Dunne has stab at pollie ‘circus’
As MP Peter Dunne prepares to leave Parliament after 33 years, he’s taken one final swing.
Last week, the UnitedFuture leader, who has held the Ohariu seat in the Wellington region for 33 years, announced he would not be standing for re-election.
On Thursday, he released a scathing review of the current political landscape and the buildup to the September 23 election.
Dunne said that as his time in Parliament drew to a close, he had disengaged from the active political process and ‘‘some scales have fallen from my eyes’’.

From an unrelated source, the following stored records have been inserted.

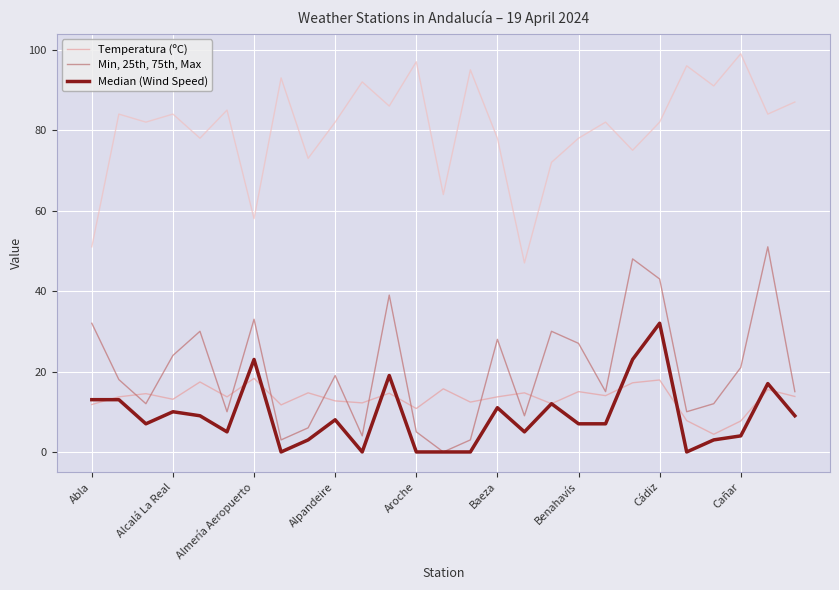

What is the value of the Temperatura (ºC) point at the 16th from the left?

13.7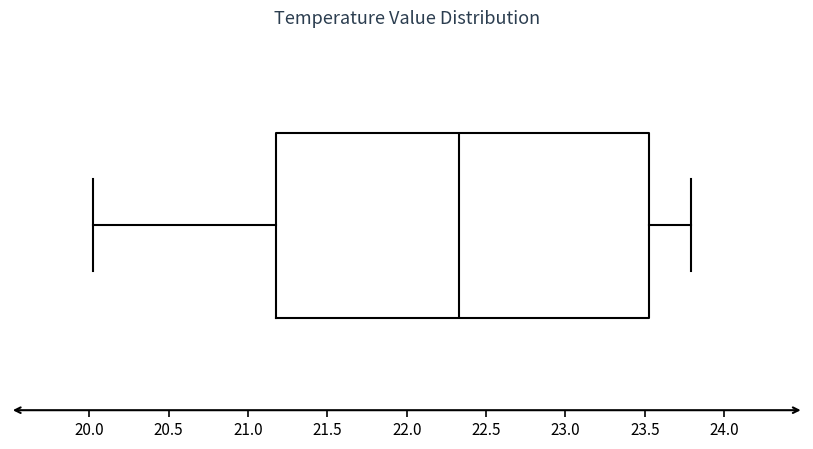

Transcribe this box plot: give where the median line is, the range the box spans, and where the two whiskers end, as read against the x-axis. The values are not printed on the chart, so give them approximately, as read against the axis.

median 22.35, box 21.20 to 23.55, whiskers 20.00 to 23.80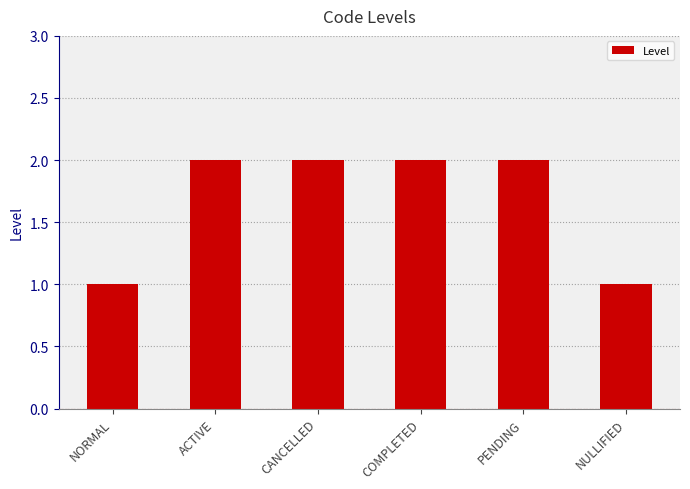

What is the sum of the values at NULLIFIED and CANCELLED?

3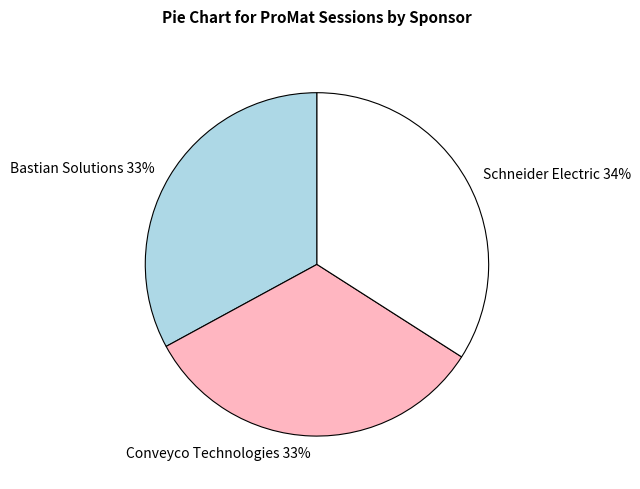

True or false: Bastian Solutions accounts for 19% of the total.

False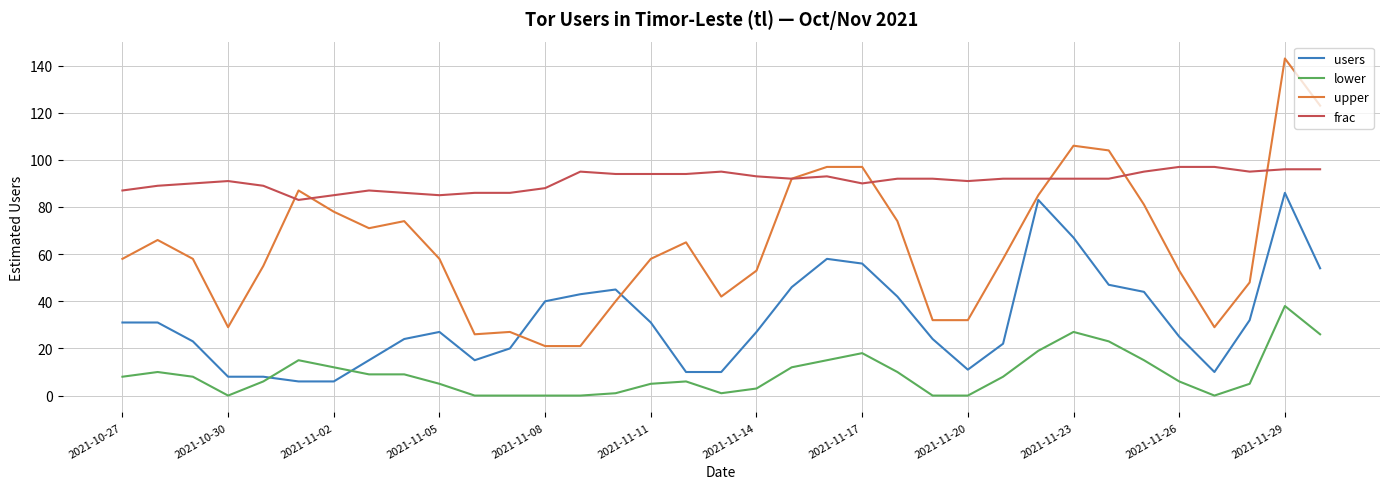

Which series has the largest total across all categories?

frac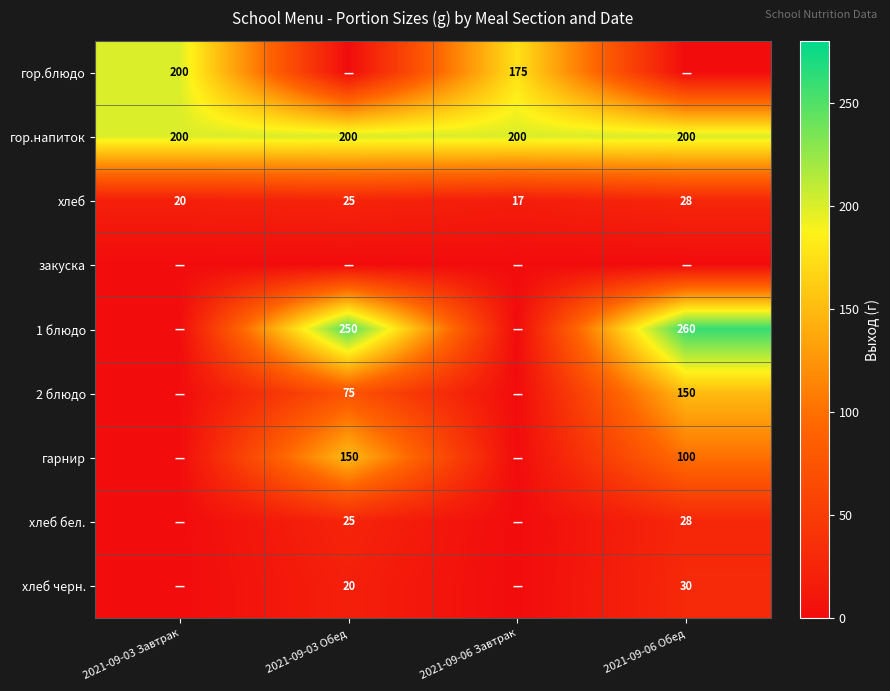

Count the number of categories in the chart.

4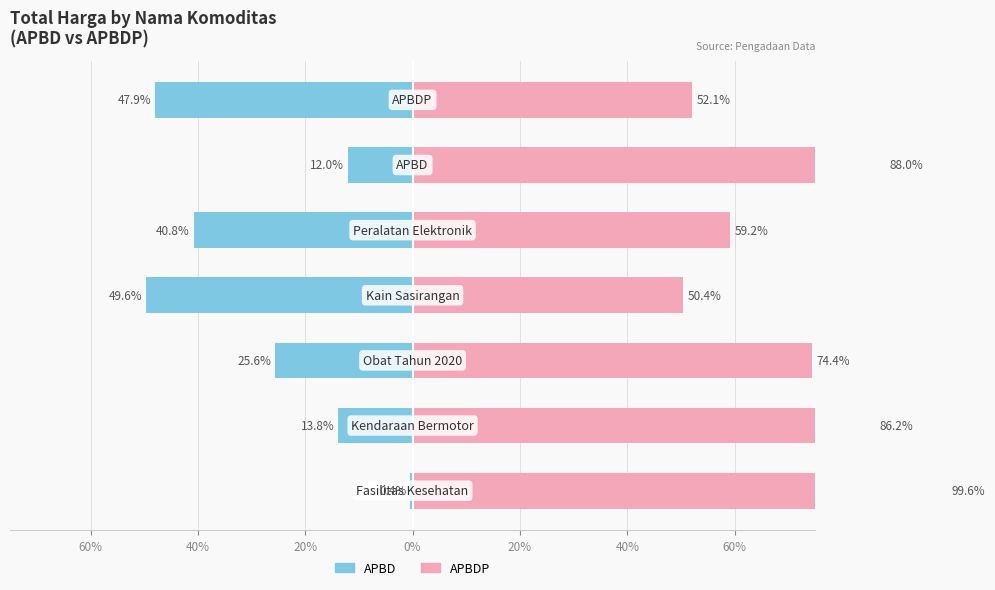

Does the chart contain stacked bars?

No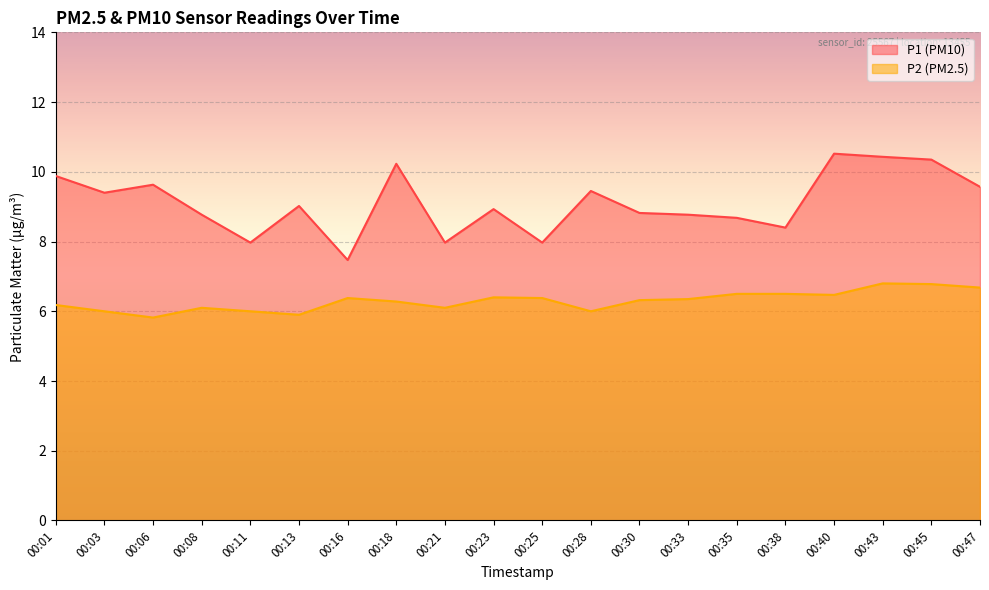

What is the average value of the P1 series?

9.1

‘‘Already I have come to see many of my soon-to-be former colleagues through a different prism. I smile quietly but cynically at their strutting earnest ways and the egregious ever-so-keen-toplease and not offend tones of the political wannabes, now realising that until recently I too was playing the same games.’’ He then turned to the media. ‘‘I watch the news media, taking themselves ever so seriously as they rush breathlessly from one photo-op to the next, pontificating about this bit of trivia or that, as though it really counts for anything, all the while allowing themselves to be manipulated by the absolute worst of politicians focused on nothing more than their own promotion.’’
Dunne said chasing political leaders up and down the country did nothing for the credibility of the political process as a whole.
‘‘[The election campaign] has all the trappings of a circus rather than a serious democratic event by which we elect our government for the next three years.’’
Dunne said if he had come to this view a little more than a week after deciding to leave, he could only begin to imagine how ‘‘longsuffering’’ voters must feel.
‘‘I have always treated politics as a serious business, where the great issues of the day were debated properly and thoroughly; where local politicians earned the trust and respect of their communities because of their presence within and immediate connection to those communities; and where getting to know political leaders was based around personal interactions, not slick media profiles or glossy magazine interviews. In short, in my world, trust was earned through hard work and practical achievement, not manufactured by a public relations profile and other inanities.’’
Dunne said ‘‘superficial promises’’, ‘‘shallow politicians’’ and an ‘‘indulgent media’’ did not help to engage voters – especially the younger demographic – who did not see politics as being relevant to them.